THE PROBLEM
Please return all lines of the data below containing the string "древесины".

[Records from a data collection]
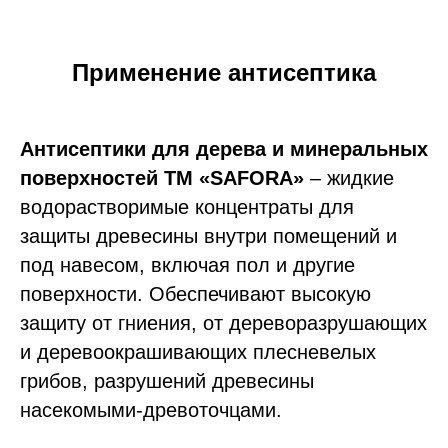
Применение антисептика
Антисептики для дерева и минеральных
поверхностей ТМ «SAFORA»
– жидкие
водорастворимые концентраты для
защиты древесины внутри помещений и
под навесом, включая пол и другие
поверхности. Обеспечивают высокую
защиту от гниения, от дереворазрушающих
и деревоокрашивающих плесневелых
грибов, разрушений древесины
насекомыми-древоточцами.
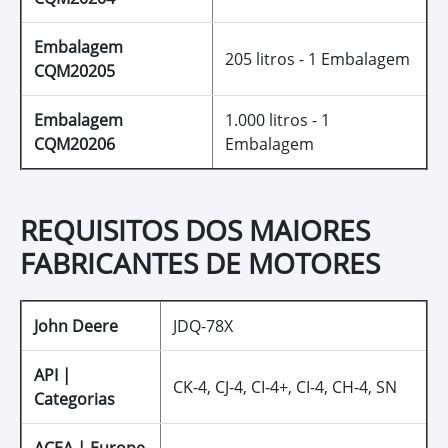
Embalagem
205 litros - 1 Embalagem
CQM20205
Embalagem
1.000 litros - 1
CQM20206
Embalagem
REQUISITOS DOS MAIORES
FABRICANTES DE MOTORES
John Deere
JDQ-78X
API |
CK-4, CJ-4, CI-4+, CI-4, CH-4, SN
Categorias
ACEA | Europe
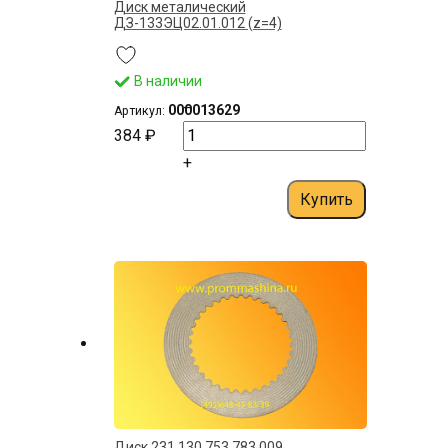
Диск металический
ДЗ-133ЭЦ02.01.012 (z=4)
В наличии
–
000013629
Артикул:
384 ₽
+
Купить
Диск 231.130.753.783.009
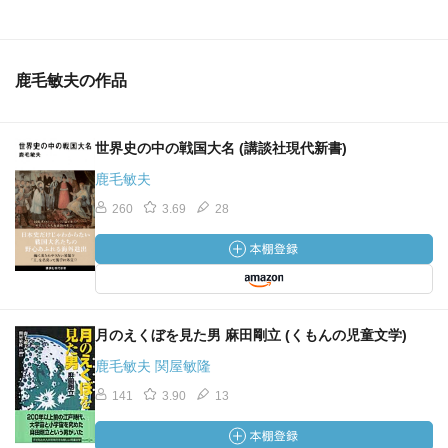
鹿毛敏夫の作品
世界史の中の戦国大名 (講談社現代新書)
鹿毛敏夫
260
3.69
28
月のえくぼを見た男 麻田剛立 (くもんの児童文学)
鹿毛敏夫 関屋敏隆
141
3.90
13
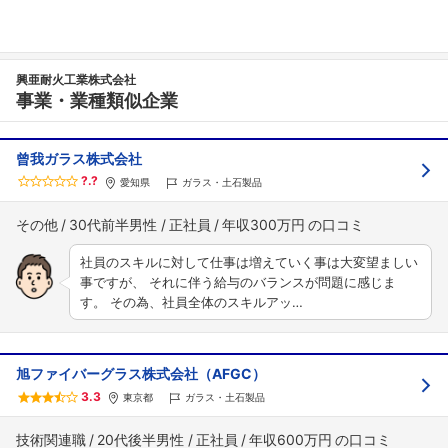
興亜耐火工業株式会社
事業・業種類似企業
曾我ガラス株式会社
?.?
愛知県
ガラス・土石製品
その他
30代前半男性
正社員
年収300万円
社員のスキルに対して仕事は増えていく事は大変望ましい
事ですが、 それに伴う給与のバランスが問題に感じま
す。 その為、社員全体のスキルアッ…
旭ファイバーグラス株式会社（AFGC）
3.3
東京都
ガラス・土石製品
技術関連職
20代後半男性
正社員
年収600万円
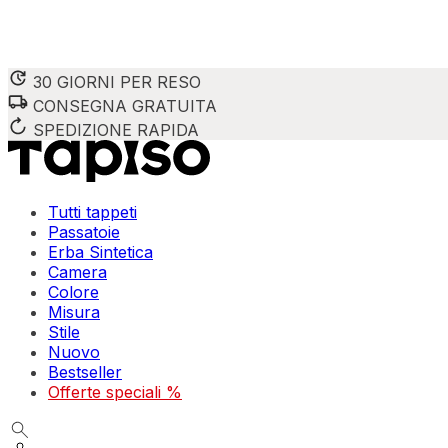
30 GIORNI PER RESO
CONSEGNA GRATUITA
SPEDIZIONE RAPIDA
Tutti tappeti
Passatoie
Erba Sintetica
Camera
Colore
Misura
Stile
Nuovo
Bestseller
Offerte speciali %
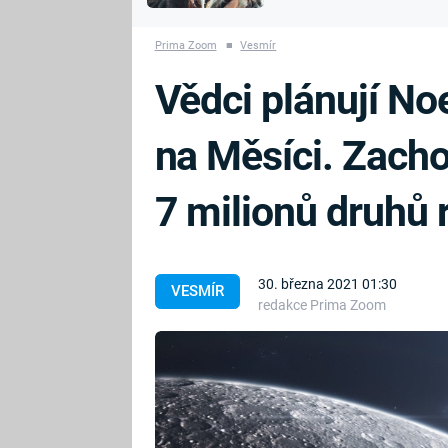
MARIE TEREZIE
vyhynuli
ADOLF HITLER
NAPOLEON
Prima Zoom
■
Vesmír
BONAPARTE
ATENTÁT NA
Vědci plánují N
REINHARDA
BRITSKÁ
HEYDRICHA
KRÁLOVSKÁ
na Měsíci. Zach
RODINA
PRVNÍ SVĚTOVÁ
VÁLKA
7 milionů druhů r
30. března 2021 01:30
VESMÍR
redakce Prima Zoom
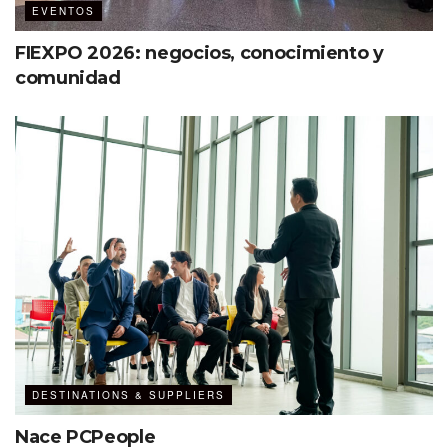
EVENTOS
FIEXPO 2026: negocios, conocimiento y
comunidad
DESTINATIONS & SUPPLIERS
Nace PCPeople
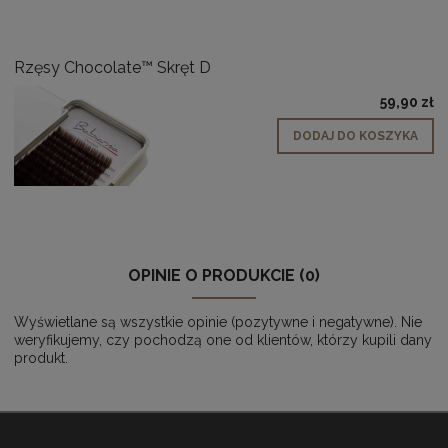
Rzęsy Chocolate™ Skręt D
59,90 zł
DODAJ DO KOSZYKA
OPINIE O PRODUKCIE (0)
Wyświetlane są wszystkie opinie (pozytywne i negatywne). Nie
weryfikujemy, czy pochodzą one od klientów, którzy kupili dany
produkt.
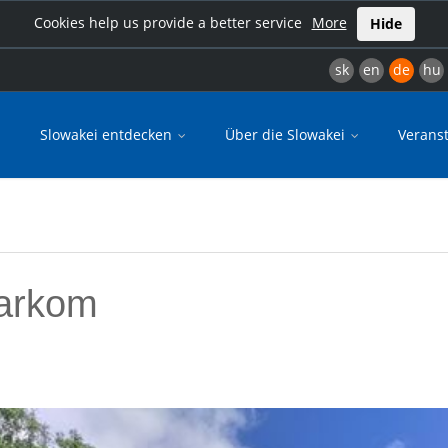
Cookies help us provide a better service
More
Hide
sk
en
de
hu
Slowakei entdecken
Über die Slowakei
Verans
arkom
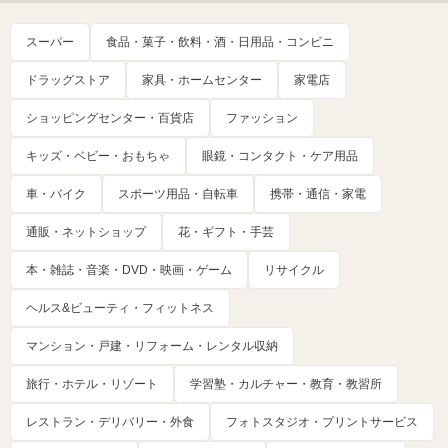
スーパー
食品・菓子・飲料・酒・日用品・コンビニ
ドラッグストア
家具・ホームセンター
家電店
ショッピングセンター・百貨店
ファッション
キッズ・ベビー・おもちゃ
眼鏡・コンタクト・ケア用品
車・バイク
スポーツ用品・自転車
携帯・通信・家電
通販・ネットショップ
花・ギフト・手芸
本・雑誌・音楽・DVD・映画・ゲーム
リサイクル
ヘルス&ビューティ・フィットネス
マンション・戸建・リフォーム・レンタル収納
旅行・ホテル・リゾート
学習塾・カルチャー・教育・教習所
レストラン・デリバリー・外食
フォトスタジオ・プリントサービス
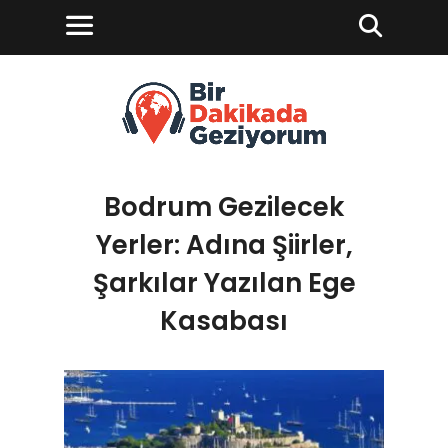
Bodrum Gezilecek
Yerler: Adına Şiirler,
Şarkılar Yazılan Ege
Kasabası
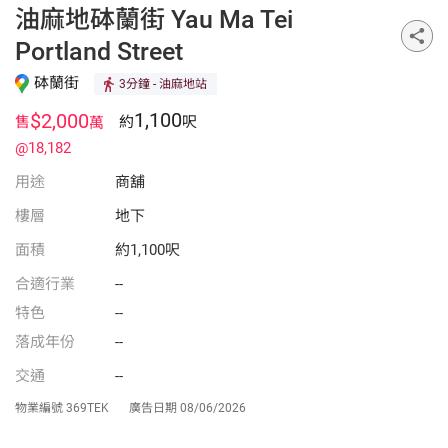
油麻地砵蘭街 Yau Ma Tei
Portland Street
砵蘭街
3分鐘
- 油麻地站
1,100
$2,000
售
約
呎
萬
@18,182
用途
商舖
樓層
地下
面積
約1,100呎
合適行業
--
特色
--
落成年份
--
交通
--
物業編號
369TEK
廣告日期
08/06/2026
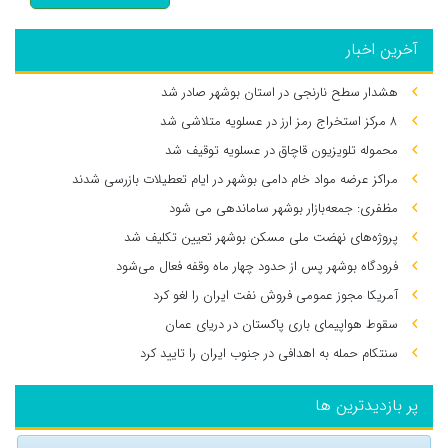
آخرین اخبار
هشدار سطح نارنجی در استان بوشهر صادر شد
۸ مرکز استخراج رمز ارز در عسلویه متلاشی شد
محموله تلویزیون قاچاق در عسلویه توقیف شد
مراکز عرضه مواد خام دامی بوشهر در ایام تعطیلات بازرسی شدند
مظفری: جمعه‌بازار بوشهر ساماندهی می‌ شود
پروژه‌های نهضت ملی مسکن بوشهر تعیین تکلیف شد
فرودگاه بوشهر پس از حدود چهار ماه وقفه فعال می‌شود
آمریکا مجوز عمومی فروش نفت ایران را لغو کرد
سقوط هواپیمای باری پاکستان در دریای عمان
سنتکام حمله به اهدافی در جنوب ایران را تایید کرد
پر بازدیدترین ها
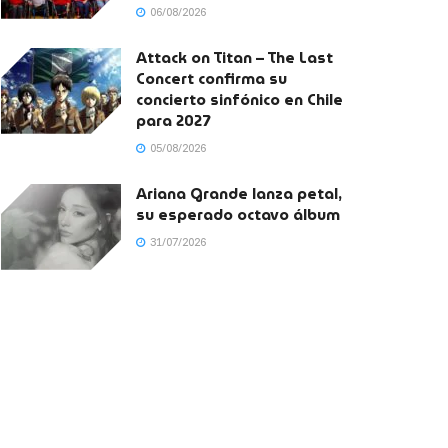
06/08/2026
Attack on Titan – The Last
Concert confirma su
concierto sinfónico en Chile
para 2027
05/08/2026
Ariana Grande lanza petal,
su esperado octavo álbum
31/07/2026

ANSWER TO THE PROBLEM
защиты древесины внутри помещений и
грибов, разрушений древесины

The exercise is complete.